- Opening Delimiter -

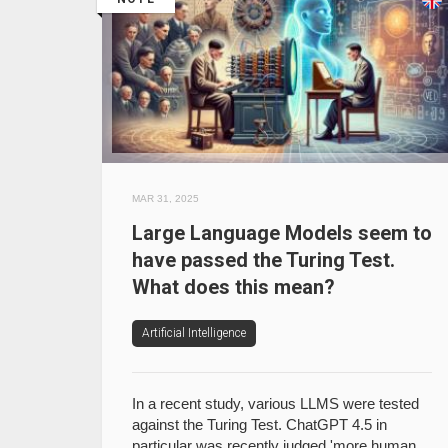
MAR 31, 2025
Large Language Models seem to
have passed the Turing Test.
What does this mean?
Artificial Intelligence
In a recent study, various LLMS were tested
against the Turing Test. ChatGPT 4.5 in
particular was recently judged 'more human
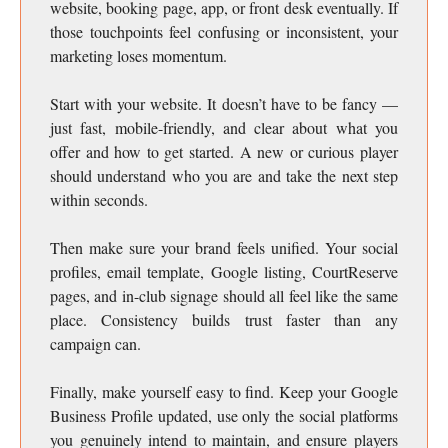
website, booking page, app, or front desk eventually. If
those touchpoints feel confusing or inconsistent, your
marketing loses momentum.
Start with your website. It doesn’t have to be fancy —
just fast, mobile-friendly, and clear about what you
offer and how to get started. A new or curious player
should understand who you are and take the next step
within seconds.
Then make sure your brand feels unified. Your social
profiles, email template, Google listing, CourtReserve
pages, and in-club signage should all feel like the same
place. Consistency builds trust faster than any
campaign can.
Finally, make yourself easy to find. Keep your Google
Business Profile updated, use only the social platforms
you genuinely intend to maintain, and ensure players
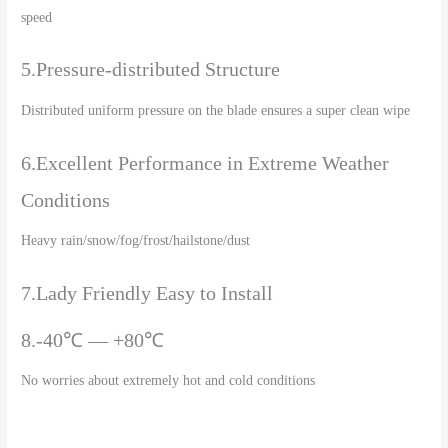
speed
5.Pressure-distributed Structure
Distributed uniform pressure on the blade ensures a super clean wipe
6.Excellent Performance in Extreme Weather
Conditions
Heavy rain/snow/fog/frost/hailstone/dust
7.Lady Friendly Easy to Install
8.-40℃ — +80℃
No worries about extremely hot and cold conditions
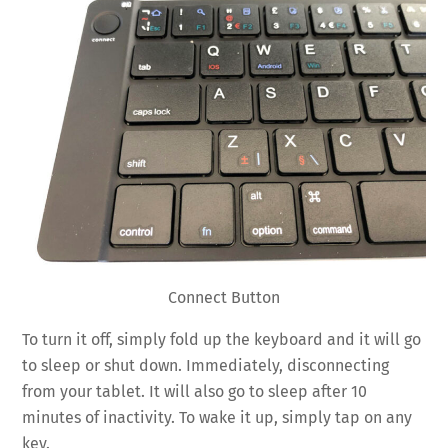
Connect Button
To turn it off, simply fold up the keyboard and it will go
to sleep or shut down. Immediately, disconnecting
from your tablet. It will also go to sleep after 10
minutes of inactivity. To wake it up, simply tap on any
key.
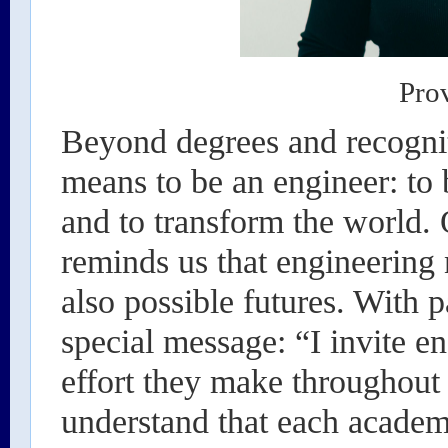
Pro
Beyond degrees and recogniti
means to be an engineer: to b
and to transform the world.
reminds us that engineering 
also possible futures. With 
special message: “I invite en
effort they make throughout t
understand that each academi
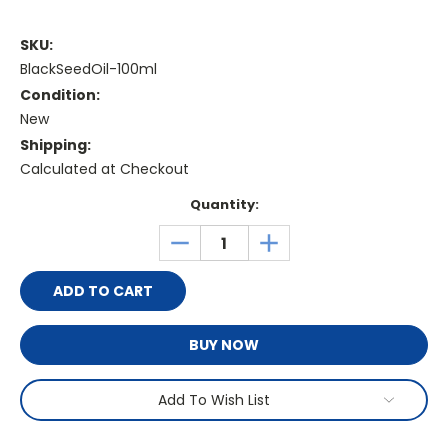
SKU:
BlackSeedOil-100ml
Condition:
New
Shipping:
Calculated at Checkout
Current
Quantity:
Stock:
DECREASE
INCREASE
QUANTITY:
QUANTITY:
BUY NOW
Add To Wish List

- Closing Delimiter -
- Opening Delimiter -

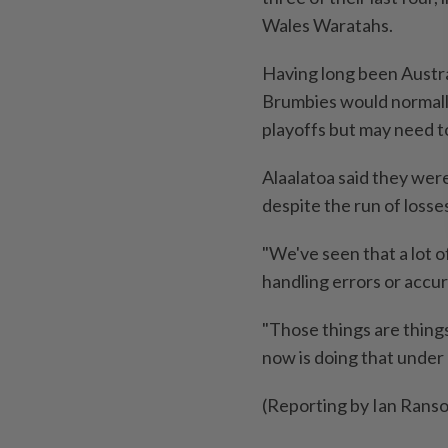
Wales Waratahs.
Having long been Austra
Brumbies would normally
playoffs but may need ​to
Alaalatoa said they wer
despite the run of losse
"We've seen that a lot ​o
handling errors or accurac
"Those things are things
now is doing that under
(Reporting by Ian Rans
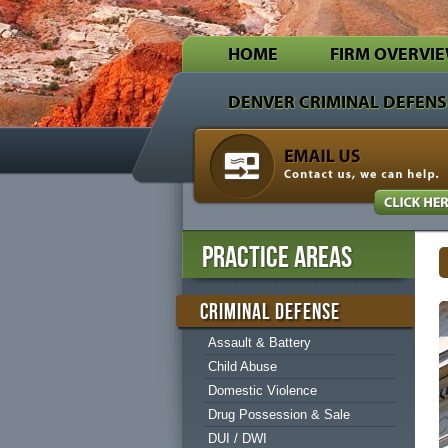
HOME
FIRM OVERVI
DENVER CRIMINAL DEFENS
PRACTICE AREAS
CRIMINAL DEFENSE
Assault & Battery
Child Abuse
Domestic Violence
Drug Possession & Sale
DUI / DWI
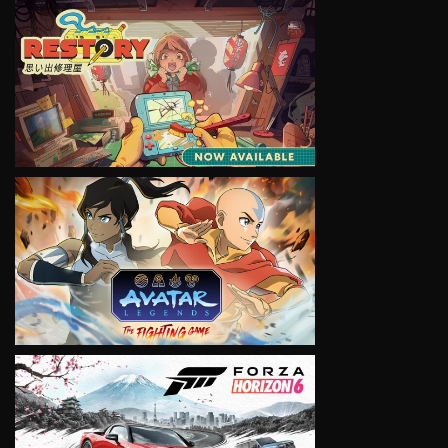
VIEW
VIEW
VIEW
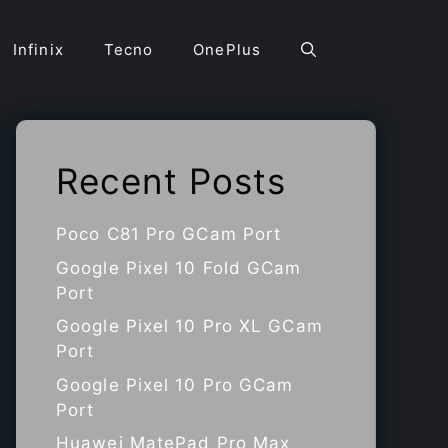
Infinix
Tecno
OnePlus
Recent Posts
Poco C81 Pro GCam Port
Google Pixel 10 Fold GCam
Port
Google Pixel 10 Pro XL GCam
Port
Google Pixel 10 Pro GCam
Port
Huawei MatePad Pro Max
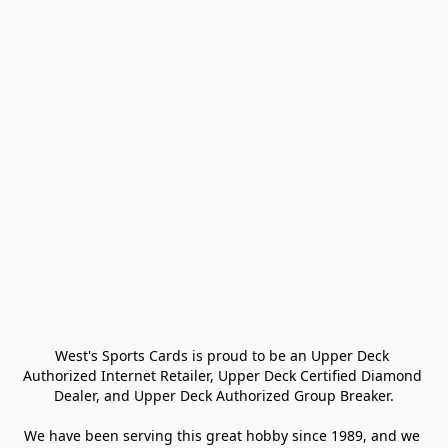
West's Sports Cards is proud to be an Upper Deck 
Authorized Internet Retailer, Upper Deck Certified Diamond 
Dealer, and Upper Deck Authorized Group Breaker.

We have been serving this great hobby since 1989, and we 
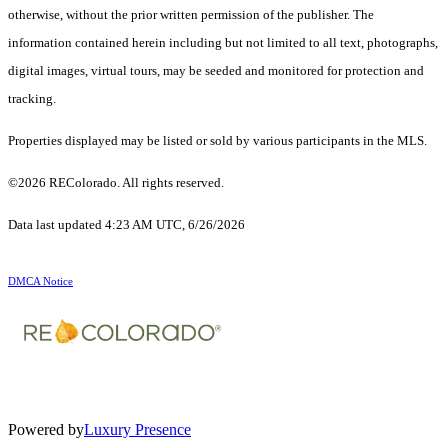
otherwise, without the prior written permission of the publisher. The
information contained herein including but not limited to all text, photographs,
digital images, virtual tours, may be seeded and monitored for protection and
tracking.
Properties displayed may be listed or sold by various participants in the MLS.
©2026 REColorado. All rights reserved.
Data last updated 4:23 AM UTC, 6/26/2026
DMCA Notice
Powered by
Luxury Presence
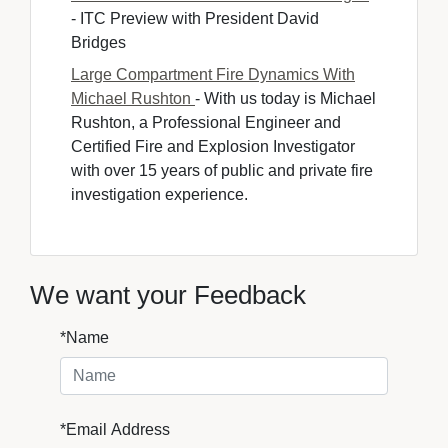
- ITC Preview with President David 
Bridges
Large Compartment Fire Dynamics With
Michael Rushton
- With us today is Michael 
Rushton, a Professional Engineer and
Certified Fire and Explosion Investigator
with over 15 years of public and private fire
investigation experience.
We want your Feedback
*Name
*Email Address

- Closing Delimiter -
- Opening Delimiter -

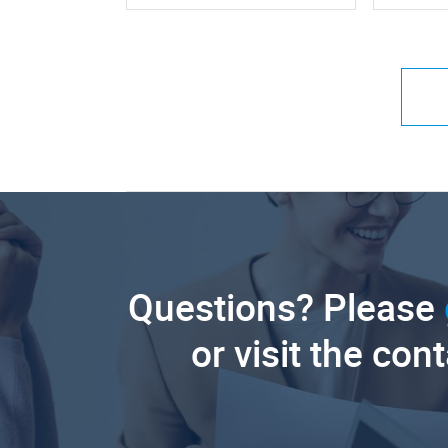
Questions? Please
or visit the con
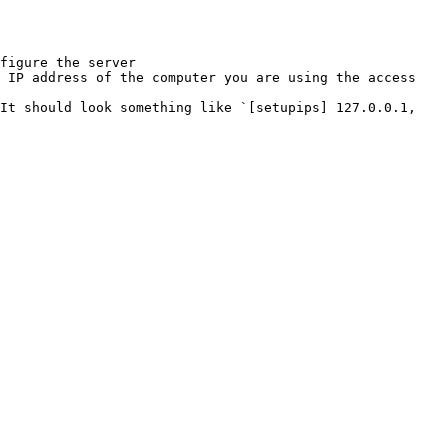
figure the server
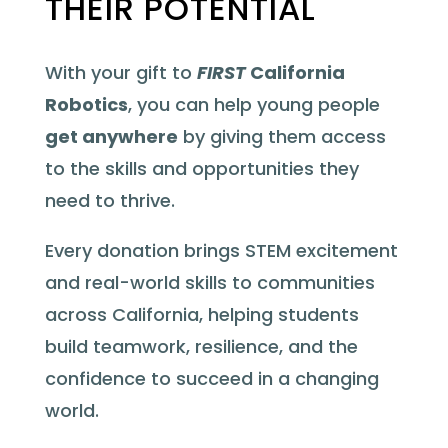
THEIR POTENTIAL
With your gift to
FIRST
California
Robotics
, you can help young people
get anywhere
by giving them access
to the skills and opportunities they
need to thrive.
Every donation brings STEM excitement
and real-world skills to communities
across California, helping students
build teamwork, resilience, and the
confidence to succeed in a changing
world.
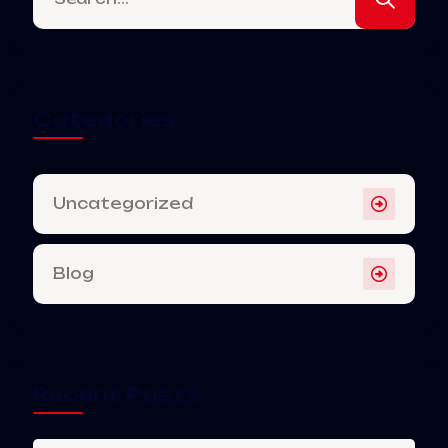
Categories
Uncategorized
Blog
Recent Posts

- Closing Delimiter -

__EXERCISE REQUIREMENTS__
After locating "DENVER CRIMINAL DEFENS" and "Michael Rushton" in the records above, return exactly the line holding each one and every line between them; leave out the pictures.

__EXERCISE OUTPUT__
DENVER CRIMINAL DEFENS
PRACTICE AREAS
CRIMINAL DEFENSE
Assault & Battery
Child Abuse
Domestic Violence
Drug Possession & Sale
DUI / DWI
VIEW
VIEW
VIEW
Infinix
Tecno
OnePlus
Recent Posts
Poco C81 Pro GCam Port
Google Pixel 10 Fold GCam
Port
Google Pixel 10 Pro XL GCam
Port
Google Pixel 10 Pro GCam
Port
Huawei MatePad Pro Max
West's Sports Cards is proud to be an Upper Deck 
Authorized Internet Retailer, Upper Deck Certified Diamond 
Dealer, and Upper Deck Authorized Group Breaker.

We have been serving this great hobby since 1989, and we 
otherwise, without the prior written permission of the publisher. The
information contained herein including but not limited to all text, photographs,
digital images, virtual tours, may be seeded and monitored for protection and
tracking.
Properties displayed may be listed or sold by various participants in the MLS.
©2026 REColorado. All rights reserved.
Data last updated 4:23 AM UTC, 6/26/2026
DMCA Notice
Powered by
Luxury Presence
- ITC Preview with President David 
Bridges
Large Compartment Fire Dynamics With
Michael Rushton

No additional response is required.